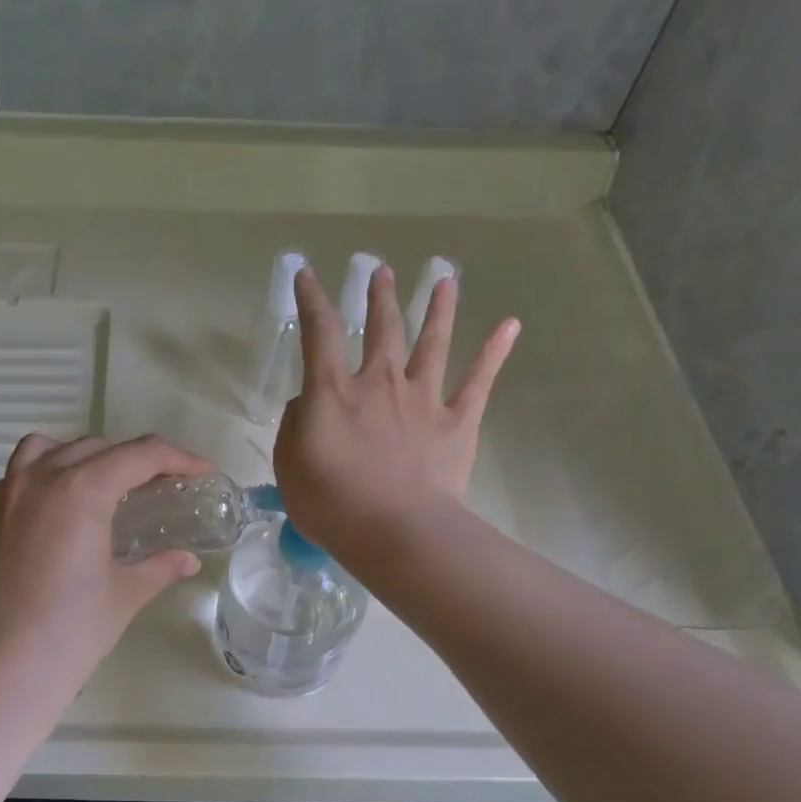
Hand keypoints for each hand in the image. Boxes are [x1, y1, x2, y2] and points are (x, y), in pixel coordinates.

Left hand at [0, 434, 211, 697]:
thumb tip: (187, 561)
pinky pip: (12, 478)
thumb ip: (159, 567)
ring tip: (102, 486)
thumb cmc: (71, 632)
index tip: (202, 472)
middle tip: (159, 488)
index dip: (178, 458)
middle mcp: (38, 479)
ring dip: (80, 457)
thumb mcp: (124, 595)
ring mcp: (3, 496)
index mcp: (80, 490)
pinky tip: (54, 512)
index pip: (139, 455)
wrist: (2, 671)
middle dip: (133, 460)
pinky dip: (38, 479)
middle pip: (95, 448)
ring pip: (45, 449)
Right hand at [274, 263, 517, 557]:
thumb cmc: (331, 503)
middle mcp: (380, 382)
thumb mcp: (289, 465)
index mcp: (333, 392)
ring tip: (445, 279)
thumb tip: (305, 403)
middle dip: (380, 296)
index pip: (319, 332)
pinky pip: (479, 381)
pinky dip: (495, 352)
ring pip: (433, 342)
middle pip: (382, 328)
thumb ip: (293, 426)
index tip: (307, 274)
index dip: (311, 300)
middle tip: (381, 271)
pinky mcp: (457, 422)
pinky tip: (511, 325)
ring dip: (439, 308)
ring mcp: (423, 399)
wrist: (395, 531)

----------------

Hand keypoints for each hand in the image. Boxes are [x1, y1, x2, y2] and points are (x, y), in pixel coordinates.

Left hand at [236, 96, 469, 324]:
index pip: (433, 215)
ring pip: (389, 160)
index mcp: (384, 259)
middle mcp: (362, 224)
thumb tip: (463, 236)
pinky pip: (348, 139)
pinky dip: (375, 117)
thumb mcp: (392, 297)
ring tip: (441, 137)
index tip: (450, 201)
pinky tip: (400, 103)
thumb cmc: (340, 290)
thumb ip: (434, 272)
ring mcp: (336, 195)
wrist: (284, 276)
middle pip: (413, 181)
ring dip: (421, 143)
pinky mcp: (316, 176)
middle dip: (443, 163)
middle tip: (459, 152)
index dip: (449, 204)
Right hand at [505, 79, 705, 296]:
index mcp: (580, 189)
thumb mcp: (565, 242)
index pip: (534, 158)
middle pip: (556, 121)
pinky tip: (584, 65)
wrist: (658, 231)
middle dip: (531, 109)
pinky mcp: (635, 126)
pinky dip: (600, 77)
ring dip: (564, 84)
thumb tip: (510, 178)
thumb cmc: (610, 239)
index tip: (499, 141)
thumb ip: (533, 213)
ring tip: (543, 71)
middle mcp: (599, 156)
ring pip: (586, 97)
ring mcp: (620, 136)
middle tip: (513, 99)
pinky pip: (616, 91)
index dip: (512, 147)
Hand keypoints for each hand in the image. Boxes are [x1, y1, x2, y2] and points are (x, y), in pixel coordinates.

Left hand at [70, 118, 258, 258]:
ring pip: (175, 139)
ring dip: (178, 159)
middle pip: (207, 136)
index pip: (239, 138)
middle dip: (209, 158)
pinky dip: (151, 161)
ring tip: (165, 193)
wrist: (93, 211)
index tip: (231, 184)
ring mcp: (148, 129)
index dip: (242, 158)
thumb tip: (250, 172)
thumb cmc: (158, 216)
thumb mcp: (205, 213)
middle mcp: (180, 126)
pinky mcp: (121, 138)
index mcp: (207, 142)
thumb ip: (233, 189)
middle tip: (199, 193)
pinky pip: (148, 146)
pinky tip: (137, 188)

----------------

__Your assignment__. Return only the lines between the one holding "pinky pip: (616, 91)" and the one holding "pinky tip: (137, 188)", inclusive, exactly as they appear above.

__Written solution__.
pinky pip: (616, 91)
index dip: (512, 147)
Hand keypoints for each hand in the image. Boxes are [x1, y1, x2, y2] and points are (x, y), in pixel coordinates.

Left hand at [70, 118, 258, 258]:
ring pip: (175, 139)
ring dip: (178, 159)
middle pip: (207, 136)
index pip: (239, 138)
middle dip: (209, 158)
pinky dip: (151, 161)
ring tip: (165, 193)
wrist: (93, 211)
index tip: (231, 184)
ring mcp: (148, 129)
index dip: (242, 158)
thumb tip: (250, 172)
thumb cmc: (158, 216)
thumb mcp: (205, 213)
middle mcp: (180, 126)
pinky mcp: (121, 138)
index mcp: (207, 142)
thumb ip: (233, 189)
middle tip: (199, 193)
pinky pip: (148, 146)
pinky tip: (137, 188)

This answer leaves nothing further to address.